● Passage to read:
Great Expectations Integration¶
Infor Flow allows data validation using Great Expectations. Great Expectations uses a unique tool to automated testing, also known as “pipeline tests”, which focuses on giving teams an analytical integrity and on helping with the management of complex codebases. Pipeline tests are like unit tests for datasets: they help you protect from upstream data changes and monitor data quality. Essentially it accelerates the ETL and data normalization process and automates verification of new data deliveries.
Creating Expectation Suites¶
To create expectation suites, user need to pass following 3 parameters
Root directory for configurations
Filename for YAML file containing credentials. e.g. credentials.yml
Filename for CSV file containing modules information. e.g. modules.csv
docker run -v /local_path_to_conf_dir:/ion-workflow/conf -v /local_path_to_great_expectations_dir:/ion-workflow/great_expectations fellowconsulting/inforion great_expectation create -b /ion-workflow/conf -c credentials.yml -m modules.csv
with docker run you can run your image as a container
-v we are mounting our local directory to docker container, so it can use files from this directory
with create we are telling the library to create great expectation suites
List Expectation Suites¶
To view all great expectation suites
docker run -v /local_path_to_conf_dir:/ion-workflow/conf -v /local_path_to_great_expectations_dir:/ion-workflow/great_expectations fellowconsulting/inforion great_expectation list -b /ion-workflow/conf -c credentials.yml
Update Expectation Suites¶
To update great expectation suites
docker run -it -p 8080:8080 -p 8888:8888 -v /local_path_to_conf_dir:/ion-workflow/conf -v /local_path_to_great_expectations_dir:/ion-workflow/great_expectations fellowconsulting/inforion great_expectation update -b /ion-workflow/conf -c credentials.yml -s [suite_name]
with s we are telling which suite we want to update
Great Expectations Example¶
You can access Great Expectations by copying the last link provided by the outcome command (Update Expectation Suites). You should enter this link in your web browser to be able to acces Jupyter Notebook, an open-source web application. If you have entered as suitename, Kunden for example, you should get something like this:
Now you can edit any of the shown above suites expectations. In this case, as an example, we are going to edit “edit_Kunden.ipynb”.

● Given data:
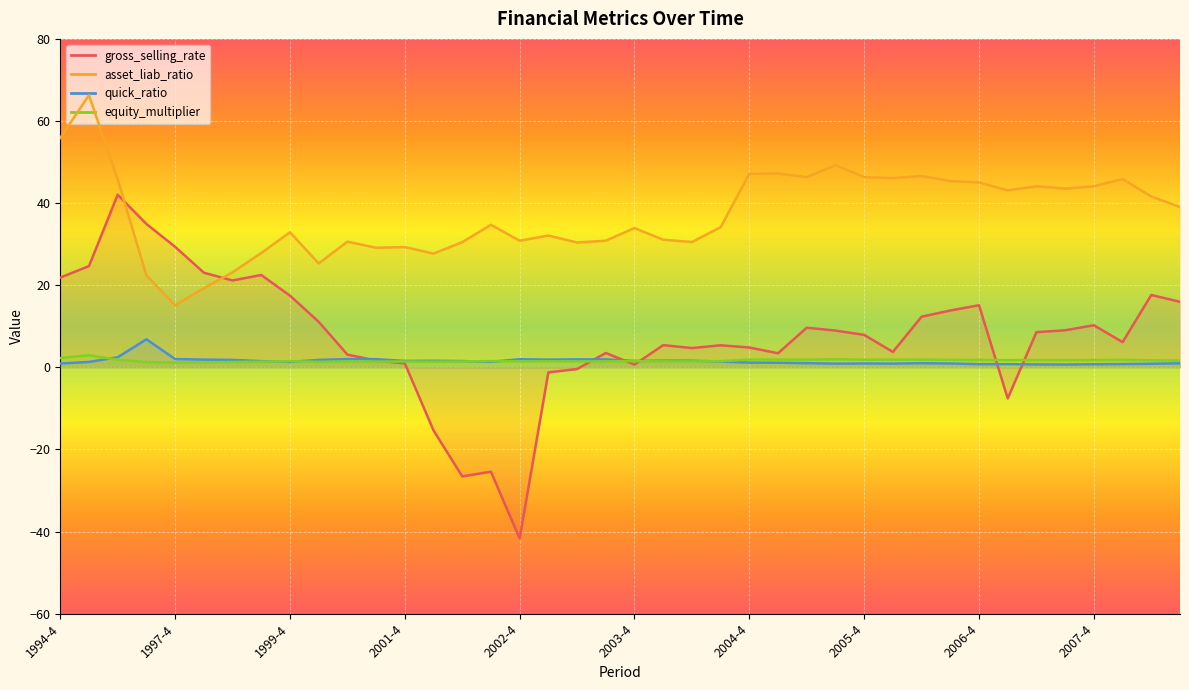

How many values in the asset_liab_ratio series are below 34?

19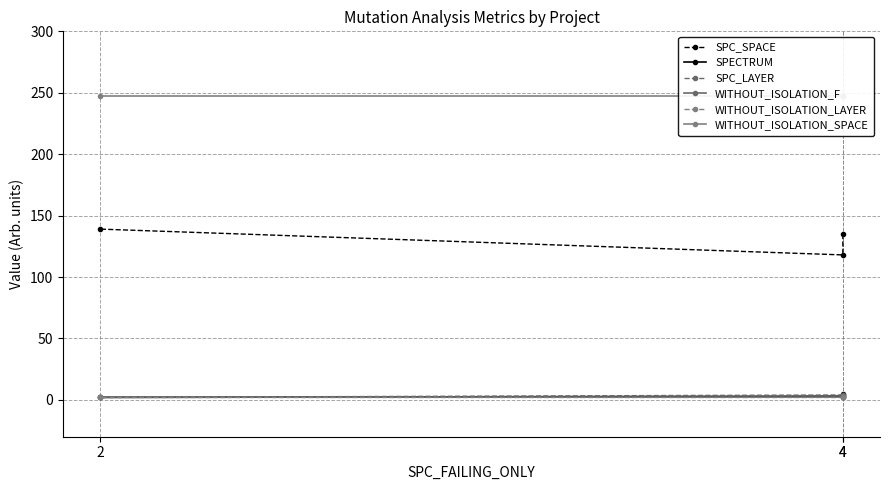

What is the value of the SPC_LAYER point at the 2nd from the left?

4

● Exercise details:
Continue the Great Expectations integration guide above, starting right after its last sentence about editing “edit_Kunden.ipynb”.

● Task answer:
First of all, we are going to run the first input command to see the output data we get. Furthermore, it is an important first step, so you can get started with your customized creation and edit of new expectations. All you have to do is click on the upper part of the Jupyter Notebook, and run the first input, as shown below with the arrow.
So the output that we get is the following one:
Now we can start creating and editing our desired expectations. Moving down to the next steps, we enter Create & Edit Expectations. It is important to know, that for any doubts or further explanations you can always check out the expectation glossary Nevertheless, you can see that you can put your new or modified expectation requirements in Table expectations (for tables) or Column Expectations (for each column).
As an example, we are going to run a new expectation for Column Expectations, and what we want to do is to put a requirement for the column named “CUNO”, so that all values are unique. You can always check out the existing columns by coming back to the first output, where your working data is.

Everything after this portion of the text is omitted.